== GIVEN PASSAGE ==
The --tests filter doesn't seem to work as documented, at least with groovy

(Timothy Overly) #1

Per the documentation it seems that:

gradle test --tests SomeSpecificTest

Would run the test class named org.package.SomeSpecificTest, or any class with that name. However I couldn’t get that to ever run any tests, because of the package name. So the following did evaluate what I thought it would

gradle test --tests *SomeSpecificTest

I am not sure if the first was intended to work like the second. Either way is valid, but should be either corrected in the docs, or gradle should be fixed to match the docs.

This was happening for me with gradle 1.11 and the java and groovy plugin on a groovy test.


(Luke Daley) #2

Hi Timothy,

Can you please point me to the exact documentation you were looking at.

(Timothy Overly) #3

In section “23.12.2. Test filtering”

== EXERCISE AIM ==
Answer these questions about the Gradle forum thread above.
(a) Which Gradle version was the first poster using?
(b) Which command did run the tests as expected?
(c) Which documentation section did the first poster point to?

== SOURCE INFORMATION ==
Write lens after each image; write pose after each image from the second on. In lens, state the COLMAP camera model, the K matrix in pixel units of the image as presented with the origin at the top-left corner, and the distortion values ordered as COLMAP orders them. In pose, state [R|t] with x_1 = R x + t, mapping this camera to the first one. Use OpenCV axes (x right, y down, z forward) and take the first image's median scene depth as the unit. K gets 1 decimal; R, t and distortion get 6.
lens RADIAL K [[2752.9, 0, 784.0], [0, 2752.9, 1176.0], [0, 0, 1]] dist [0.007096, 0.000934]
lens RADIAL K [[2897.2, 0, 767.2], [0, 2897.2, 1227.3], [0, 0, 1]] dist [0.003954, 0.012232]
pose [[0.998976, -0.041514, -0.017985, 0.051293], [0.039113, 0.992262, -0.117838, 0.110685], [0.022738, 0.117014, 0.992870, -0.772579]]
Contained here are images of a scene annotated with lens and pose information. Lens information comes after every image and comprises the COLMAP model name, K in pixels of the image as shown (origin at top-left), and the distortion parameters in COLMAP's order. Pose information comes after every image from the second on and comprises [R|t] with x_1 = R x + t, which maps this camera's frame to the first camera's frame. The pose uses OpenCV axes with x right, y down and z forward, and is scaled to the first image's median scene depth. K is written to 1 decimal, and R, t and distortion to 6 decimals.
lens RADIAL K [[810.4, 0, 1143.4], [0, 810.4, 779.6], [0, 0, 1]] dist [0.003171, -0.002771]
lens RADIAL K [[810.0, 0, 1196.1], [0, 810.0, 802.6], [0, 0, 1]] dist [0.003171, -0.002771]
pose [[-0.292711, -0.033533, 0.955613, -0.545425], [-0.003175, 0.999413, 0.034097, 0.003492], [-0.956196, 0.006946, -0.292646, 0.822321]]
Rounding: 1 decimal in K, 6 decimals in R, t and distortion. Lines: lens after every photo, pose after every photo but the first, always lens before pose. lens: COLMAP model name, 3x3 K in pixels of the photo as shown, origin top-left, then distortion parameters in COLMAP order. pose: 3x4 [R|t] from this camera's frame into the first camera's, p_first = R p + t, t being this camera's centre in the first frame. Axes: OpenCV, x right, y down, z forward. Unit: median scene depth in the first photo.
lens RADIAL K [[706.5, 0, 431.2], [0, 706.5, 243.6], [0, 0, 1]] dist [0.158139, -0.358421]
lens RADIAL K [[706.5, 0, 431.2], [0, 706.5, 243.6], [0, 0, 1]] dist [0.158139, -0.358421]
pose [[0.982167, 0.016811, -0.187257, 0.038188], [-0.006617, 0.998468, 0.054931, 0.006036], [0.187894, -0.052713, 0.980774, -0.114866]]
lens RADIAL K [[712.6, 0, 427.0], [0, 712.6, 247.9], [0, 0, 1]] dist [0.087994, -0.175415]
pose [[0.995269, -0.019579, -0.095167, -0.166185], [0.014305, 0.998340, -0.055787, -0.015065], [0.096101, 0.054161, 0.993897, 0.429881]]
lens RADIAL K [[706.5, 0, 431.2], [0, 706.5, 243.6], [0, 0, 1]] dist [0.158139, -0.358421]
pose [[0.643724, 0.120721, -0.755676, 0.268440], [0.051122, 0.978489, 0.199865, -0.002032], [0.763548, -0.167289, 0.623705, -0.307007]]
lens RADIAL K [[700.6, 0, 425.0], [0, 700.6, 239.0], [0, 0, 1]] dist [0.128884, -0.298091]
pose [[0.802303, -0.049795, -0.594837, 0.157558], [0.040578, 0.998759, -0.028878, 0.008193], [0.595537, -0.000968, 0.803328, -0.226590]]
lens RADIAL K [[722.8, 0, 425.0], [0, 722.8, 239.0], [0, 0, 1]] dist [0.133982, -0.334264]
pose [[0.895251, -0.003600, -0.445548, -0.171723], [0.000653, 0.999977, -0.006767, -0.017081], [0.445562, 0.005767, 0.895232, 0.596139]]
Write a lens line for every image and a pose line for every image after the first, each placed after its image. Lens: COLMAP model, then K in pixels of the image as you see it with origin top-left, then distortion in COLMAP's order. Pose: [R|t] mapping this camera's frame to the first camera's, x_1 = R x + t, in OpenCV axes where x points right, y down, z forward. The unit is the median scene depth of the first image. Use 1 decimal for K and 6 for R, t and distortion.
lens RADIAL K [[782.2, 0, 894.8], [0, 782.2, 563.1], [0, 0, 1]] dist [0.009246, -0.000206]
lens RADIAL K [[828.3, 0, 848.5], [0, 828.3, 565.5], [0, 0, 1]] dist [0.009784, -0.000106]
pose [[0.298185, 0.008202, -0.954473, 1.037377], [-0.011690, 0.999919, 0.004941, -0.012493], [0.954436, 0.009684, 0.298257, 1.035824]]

== WRITTEN ANSWER ==
(a) Gradle 1.11.
(b) gradle test --tests *SomeSpecificTest
(c) Section "23.12.2. Test filtering".